**WHAT YOU NEED TO DO:** Search the listing below, and show each line that includes the word "APERTURE".

**DATASET EXTRACT:**
★ ★ ★

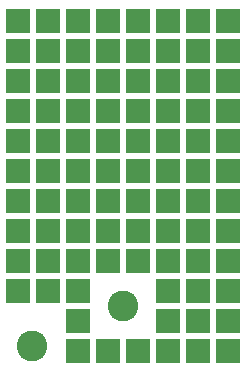
<source format=gbs>
G04 #@! TF.FileFunction,Soldermask,Bot*
%FSLAX46Y46*%
G04 Gerber Fmt 4.6, Leading zero omitted, Abs format (unit mm)*
G04 Created by KiCad (PCBNEW 4.0.2-stable) date 05.07.2017 21:10:13*
%MOMM*%
G01*
G04 APERTURE LIST*
%ADD10C,0.100000*%
%ADD11R,2.100000X2.100000*%
%ADD12C,2.600000*%
G04 APERTURE END LIST*
D10*
D11*
X148590000Y-110490000D03*
X146050000Y-110490000D03*
X148590000Y-113030000D03*
X146050000Y-113030000D03*
D12*
X132000000Y-138000000D03*
X139700000Y-134620000D03*
D11*
X130810000Y-110490000D03*
X133350000Y-110490000D03*
X135890000Y-110490000D03*
X138430000Y-110490000D03*
X140970000Y-110490000D03*
X143510000Y-110490000D03*
X130810000Y-113030000D03*
X133350000Y-113030000D03*
X135890000Y-113030000D03*
X138430000Y-113030000D03*
X140970000Y-113030000D03*
X143510000Y-113030000D03*
X130810000Y-115570000D03*
X133350000Y-115570000D03*
X135890000Y-115570000D03*
X138430000Y-115570000D03*
X140970000Y-115570000D03*
X143510000Y-115570000D03*
X146050000Y-115570000D03*
X148590000Y-115570000D03*
X130810000Y-118110000D03*
X133350000Y-118110000D03*
X135890000Y-118110000D03*
X138430000Y-118110000D03*
X140970000Y-118110000D03*
X143510000Y-118110000D03*
X146050000Y-118110000D03*
X148590000Y-118110000D03*
X130810000Y-120650000D03*
X133350000Y-120650000D03*
X135890000Y-120650000D03*
X138430000Y-120650000D03*
X140970000Y-120650000D03*
X143510000Y-120650000D03*
X146050000Y-120650000D03*
X148590000Y-120650000D03*
X130810000Y-123190000D03*
X133350000Y-123190000D03*
X135890000Y-123190000D03*
X138430000Y-123190000D03*
X140970000Y-123190000D03*
X143510000Y-123190000D03*
X146050000Y-123190000D03*
X148590000Y-123190000D03*
X130810000Y-125730000D03*
X133350000Y-125730000D03*
X135890000Y-125730000D03*
X138430000Y-125730000D03*
X140970000Y-125730000D03*
X143510000Y-125730000D03*
X146050000Y-125730000D03*
X148590000Y-125730000D03*
X130810000Y-128270000D03*
X133350000Y-128270000D03*
X135890000Y-128270000D03*
X138430000Y-128270000D03*
X140970000Y-128270000D03*
X143510000Y-128270000D03*
X146050000Y-128270000D03*
X148590000Y-128270000D03*
X130810000Y-130810000D03*
X133350000Y-130810000D03*
X135890000Y-130810000D03*
X138430000Y-130810000D03*
X140970000Y-130810000D03*
X143510000Y-130810000D03*
X146050000Y-130810000D03*
X148590000Y-130810000D03*
X130810000Y-133350000D03*
X133350000Y-133350000D03*
X135890000Y-133350000D03*
X143510000Y-133350000D03*
X146050000Y-133350000D03*
X148590000Y-133350000D03*
X135890000Y-135890000D03*
X143510000Y-135890000D03*
X146050000Y-135890000D03*
X148590000Y-135890000D03*
X135890000Y-138430000D03*
X138430000Y-138430000D03*
X140970000Y-138430000D03*
X143510000Y-138430000D03*
X146050000Y-138430000D03*
X148590000Y-138430000D03*
M02*

</source>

★ ★ ★

**EXERCISE RESPONSE:**
G04 APERTURE LIST*
G04 APERTURE END LIST*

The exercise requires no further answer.